Tuesday, January 04, 2005
He's baaaaaack: New York Times columnist Paul Krugman has returned from his all-too-brief vacation to read a book with what promises to be a series of articles arguing that Social Security is not in trouble, and everything will be OK for 100+ years to come.
Krugman's got some beauts in the column and a longer piece in The Economist's Voice [PDF format] -- a relatively new publication that boasts Krugman acolyte J. Bradford Delong as "co-editor."
To deconstruct the Krugman's entire house of cards will take more time than I have before I hit the sack this morning, but I'll hit some highlights.
First, in the longer piece, Krugman makes an argument that investing a portion of your Social Security retirement funds in private mangaged accounts is akin to a "free lunch" that won't produce returns above what Social Security would. Krugman, your personal financial advisor, apparently thinks that 401(k)s are a bad idea and you'd be better off sticking your retirement money in the mattress. Stocks are just too risky.
Second, Krugman believes that IOUs written to yourself are just as good as cash.
The short version is that the bonds in the Social Security trust fund are obligations of the federal government's general fund, the budget outside Social Security. They have the same status as U.S. bonds owned by Japanese pension funds and the government of China. The general fund is legally obliged to pay the interest and principal on those bonds, and Social Security is legally obliged to pay full benefits as long as there is money in the trust fund.
There are only two things that could endanger Social Security's ability to pay benefits before the trust fund runs out. One would be a fiscal crisis that led the U.S. to default on all its debts. The other would be legislation specifically repudiating the general fund's debts to retirees.
That is, we can't have a Social Security crisis without a general fiscal crisis - unless Congress declares that debts to foreign bondholders must be honored, but that promises to older Americans, who have spent most of their working lives paying extra payroll taxes to build up the trust fund, don't count.
Krugman is playing what my father correctly described as "word games" when I tried similar schemantic arguments as a high school student.
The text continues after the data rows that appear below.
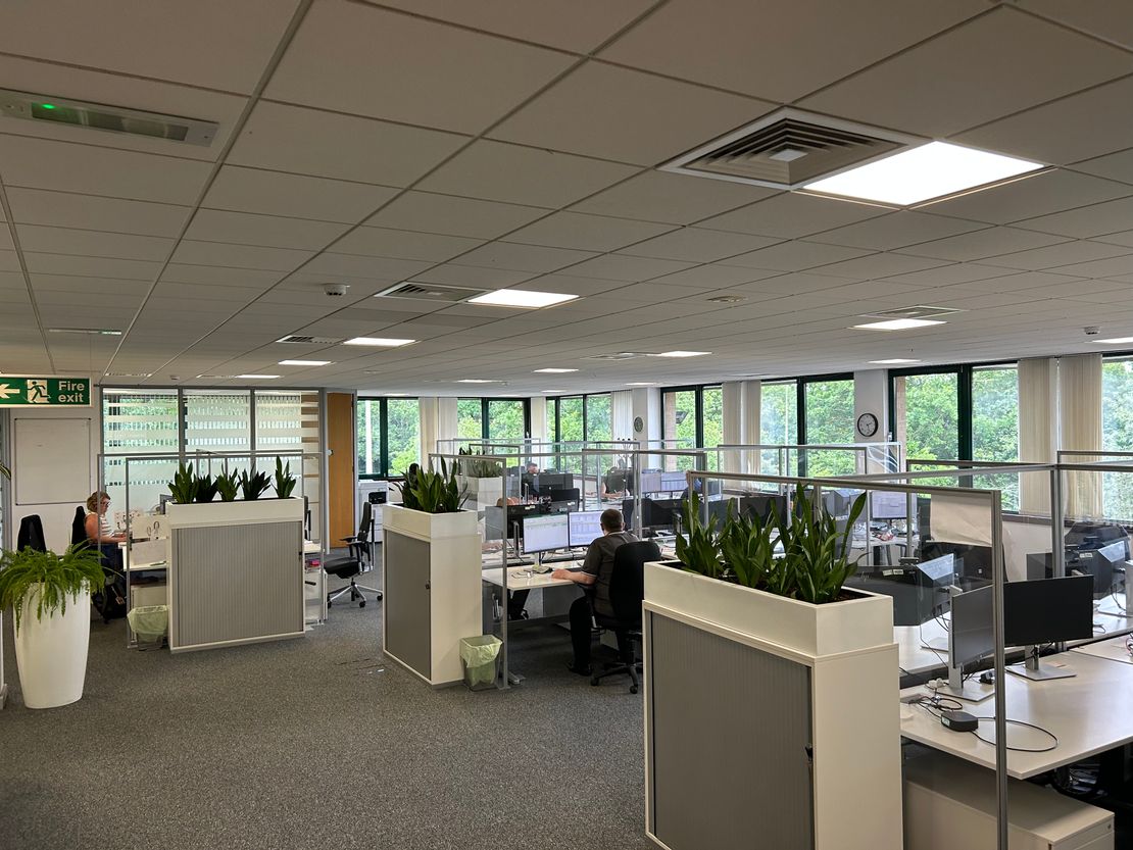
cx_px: 566
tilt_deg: -1.6
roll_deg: +0.3
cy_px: 425
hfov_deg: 67.3
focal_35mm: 26
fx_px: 851
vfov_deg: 53.1
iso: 100
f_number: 1.5
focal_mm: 5.7
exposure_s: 1/100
When the government starts having to pay those government bonds that the Social Security "Trust Fund" is holding (and it's holding a lot of them), where does that money come from? It comes from the general budget. When that happens, Social Security, which has helped cover the government's excessive spending, starts becoming another drain on the budget. You can call it a "Social Security crisis," or you can call it a "general fiscal crisis" -- the labels are meaningless, the effect is not. Beginning sometime in the next decade, the government will have a new, mandatory (as Krugman rightly points out, the federal government will not default on the bonds) spending program that will continue to grow.
At that point, the government has three options -- it can raise taxes (on Social Security or marginal tax rates or luxury taxes, or any other way they want to do it), it can cut programs and/or benefits, or it can go deeper into debt.
There's one thing Krugman and I agree on: The federal budget is out of whack and spending restraint needs to come back into vogue -- so the last option isn't really an option.
Krugman rightly takes to task President Bush and Congress (but mainly Bush) for fiscally irresponsible budget practices. In the Voice piece Krugman poses an interesting "what-if".
It’s interesting to ask what would have happened if the General Fund actually had been run responsibly — which is to say, if Social Security surpluses had been kept in a “lockbox”, and the General Fund had been balanced on average.
In that case, the accumulating trust fund would have been a very real contribution to the government as a whole’s ability to pay future benefits.
If the general fund had been run responsibly, there would certainly be less of a problem in the next decade, but a "very real contribution"?
Let's take Krugman's what-if and play with it. Starting in 2005, at The New York Times editorial board's urging, the president and Congress got their act together and over a 13 year period not only balanced the federal budget, but wiped out the deficit. The government spends not one dime more than it takes in.
The year is 2018. Social Security reaches the tipping point where it doesn't take in enough money to pay the promised benefits. The Social Security trustees open up the Al Gore memorial lockbox and grab a handful of government bonds. They walk across the street to the Treasury Department and cash them in.
And the federal budget immediately goes into a deficit.
In all likelihood that's not a situation we're going to be in 13 years from now, so it's really meaningless to concern ourselves with it.
The problem that faces us is a simple one. In a few years Social Security ceases to be a free ride. The demographic that once ensured solvency with 14 workers for every retiree will have a just over two for every individual receiving benefits. That sort of a system can't remain solvent in the long run. It's a Ponzi scheme. If Enron were running this racket, Krugman would be having a fit.
*UPDATE* Random Jottings takes a whack at Krugman too -- informative graphic included!